Prince Lestat
A burning urge
Release Date: OUT NOW!
460 pages | Hardback/ ebook Author: Anne Rice Publisher: Chatto & Windus
It’s been close to 40 years since the first instalment of the Vampire Chronicles sequence was published. Interview With The Vampire made its way into the world the same year as “Anarchy In The UK” – and a year after Stephen King’s ’ Salem’s Lot.
Since then, for reasons we’ll leave cultural historians to pick over 50 years hence, bloodsuckers have made their way to the front and centre of popular culture. So it seems an apposite moment for Rice’s most popular vamp, anti- hero philosopher Lestat de Lioncourt, to come out of retirement.
But how to achieve this without seeming cheap and cheesy? Rice’s solution for the eleventh volume in a sequence that’s been on hiatus for a decade is to offer a novel that finds the bloodsucker community plagued by the Voice. No, this has nothing to do with will. i. am; instead it’s an apparently disembodied presence that commands old vampires to burn their younger brethren.
Prince Lestat follows the undead’s reaction to this threat. As Rice switches between vampiric viewpoints, she also appears to be rebooting the franchise.

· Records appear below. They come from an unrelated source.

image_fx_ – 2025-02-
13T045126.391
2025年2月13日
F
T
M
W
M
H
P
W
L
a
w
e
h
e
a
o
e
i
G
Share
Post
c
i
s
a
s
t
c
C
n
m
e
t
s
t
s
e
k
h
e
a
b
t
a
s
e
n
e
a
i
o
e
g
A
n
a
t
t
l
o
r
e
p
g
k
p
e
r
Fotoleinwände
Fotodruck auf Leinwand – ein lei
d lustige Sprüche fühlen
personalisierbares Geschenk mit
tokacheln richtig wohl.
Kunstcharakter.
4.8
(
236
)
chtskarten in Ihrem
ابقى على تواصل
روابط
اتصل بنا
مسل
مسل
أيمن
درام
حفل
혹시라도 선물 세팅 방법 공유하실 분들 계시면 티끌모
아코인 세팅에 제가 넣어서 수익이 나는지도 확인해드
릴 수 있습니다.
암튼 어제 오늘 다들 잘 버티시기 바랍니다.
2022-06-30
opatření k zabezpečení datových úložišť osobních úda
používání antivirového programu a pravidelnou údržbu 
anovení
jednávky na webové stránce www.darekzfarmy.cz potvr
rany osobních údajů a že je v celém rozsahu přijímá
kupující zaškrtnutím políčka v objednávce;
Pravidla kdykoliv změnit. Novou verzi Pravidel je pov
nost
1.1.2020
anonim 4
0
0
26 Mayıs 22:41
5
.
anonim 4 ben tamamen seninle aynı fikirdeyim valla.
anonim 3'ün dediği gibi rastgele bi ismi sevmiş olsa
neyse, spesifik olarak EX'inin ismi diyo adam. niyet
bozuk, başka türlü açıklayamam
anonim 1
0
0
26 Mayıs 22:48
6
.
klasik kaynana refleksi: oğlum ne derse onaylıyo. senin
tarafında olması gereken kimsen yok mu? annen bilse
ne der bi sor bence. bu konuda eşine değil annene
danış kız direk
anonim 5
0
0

This involves many scenes of vampires talking to each other, which becomes rather tiresome, especially in the longer chapters. Moreover, for all that Prince Lestat is often beautifully written, there’s a sense of a fictional world that’s become too involved, too convoluted, too reliant on its own mythology. Jonathan Wright
Universal has acquired movie rights to the Vampire Chronicles novels – a big‑screen reboot may be in the offing.